Re: Spurious test failures, testing best practices

2014-12-04 Thread Ryan Williams
Thanks Marcelo, "this is just how Maven works (unfortunately)" answers my
question.

Another related question: I tried to use `mvn scala:cc` and discovered that
it only seems to work scan src/main and src/test directories (according to its
docs ),
and so can only be run from within submodules, not from the root directory.

I'll add a note about this to building-spark.html unless there is a way to
do it for all modules / from the root directory that I've missed. Let me
know!




On Tue Dec 02 2014 at 5:49:58 PM Marcelo Vanzin  wrote:

> On Tue, Dec 2, 2014 at 4:40 PM, Ryan Williams
>  wrote:
> >> But you only need to compile the others once.
> >
> > once... every time I rebase off master, or am obliged to `mvn clean` by
> some
> > other build-correctness bug, as I said before. In my experience this
> works
> > out to a few times per week.
>
> No, you only need to do it something upstream from core changed (i.e.,
> spark-parent, network/common or network/shuffle) in an incompatible
> way. Otherwise, you can rebase and just recompile / retest core,
> without having to install everything else. I do this kind of thing all
> the time. If you have to do "mvn clean" often you're probably doing
> something wrong somewhere else.
>
> I understand where you're coming from, but the way you're thinking is
> just not how maven works. I too find annoying that maven requires lots
> of things to be "installed" before you can use them, when they're all
> part of the same project. But well, that's the way things are.
>
> --
> Marcelo
>


Re: Spurious test failures, testing best practices

2014-12-02 Thread Marcelo Vanzin
On Tue, Dec 2, 2014 at 4:40 PM, Ryan Williams
 wrote:
>> But you only need to compile the others once.
>
> once... every time I rebase off master, or am obliged to `mvn clean` by some
> other build-correctness bug, as I said before. In my experience this works
> out to a few times per week.

No, you only need to do it something upstream from core changed (i.e.,
spark-parent, network/common or network/shuffle) in an incompatible
way. Otherwise, you can rebase and just recompile / retest core,
without having to install everything else. I do this kind of thing all
the time. If you have to do "mvn clean" often you're probably doing
something wrong somewhere else.

I understand where you're coming from, but the way you're thinking is
just not how maven works. I too find annoying that maven requires lots
of things to be "installed" before you can use them, when they're all
part of the same project. But well, that's the way things are.

== Information provided ==
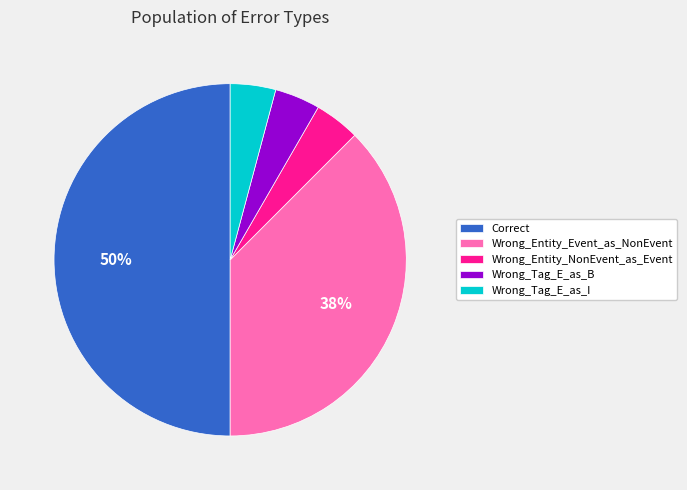

What is the largest slice in the pie chart?

Correct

== Problem A ==
List the modules that the Maven build thread names as upstream from core.
== Problem B ==
Reproduce the part of the Maven build thread starting at "Another related question: I" and ending at "the root directory.".
== Problem C ==
Write the next part of the Maven build thread, picking up after its final sentence.

== Exercise output A ==
spark-parent, network/common, network/shuffle

== Exercise output B ==
Another related question: I tried to use `mvn scala:cc` and discovered that
it only seems to work scan src/main and src/test directories (according to its
docs ),
and so can only be run from within submodules, not from the root directory.

== Exercise output C ==
-- 
Marcelo

-
To unsubscribe, e-mail: dev-unsubscr...@spark.apache.org
For additional commands, e-mail: dev-h...@spark.apache.org



Re: Spurious test failures, testing best practices

2014-12-02 Thread Ryan Williams
On Tue Dec 02 2014 at 4:46:20 PM Marcelo Vanzin  wrote:

> On Tue, Dec 2, 2014 at 3:39 PM, Ryan Williams
>  wrote:
> > Marcelo: by my count, there are 19 maven modules in the codebase. I am
> > typically only concerned with "core" (and therefore its two dependencies
> as
> > well, `network/{shuffle,common}`).
>
> But you only need to compile the others once.


once... every time I rebase off master, or am obliged to `mvn clean` by
some other build-correctness bug, as I said before. In my experience this
works out to a few times per week.


> Once you've established
> the baseline, you can just compile / test "core" to your heart's
> desire.


I understand that this is a workflow that does what I want as a side effect
of doing 3-5x more work (depending whether you count [number of modules
built] or [lines of scala/java compiled]), none of the extra work being
useful to me (more on that below).


> Core tests won't even run until you build the assembly anyway,
> since some of them require the assembly to be present.


The tests you refer to are exactly the ones that I'd like to let Jenkins
run from here on out, per advice I was given elsewhere in this thread and
due to the myriad unpleasantries I've encountered in trying to run them
myself.


>
> Also, even if you work in core - I'd say especially if you work in
> core - you should still, at some point, compile and test everything
> else that depends on it.
>

Last response applies.


>
> So, do this ONCE:
>

again, s/ONCE/several times a week/, in my experience.


>
>   mvn install -DskipTests
>
> Then do this as many times as you want:
>
>   mvn -pl spark-core_2.10 something
>
> That doesn't seem too bad to me.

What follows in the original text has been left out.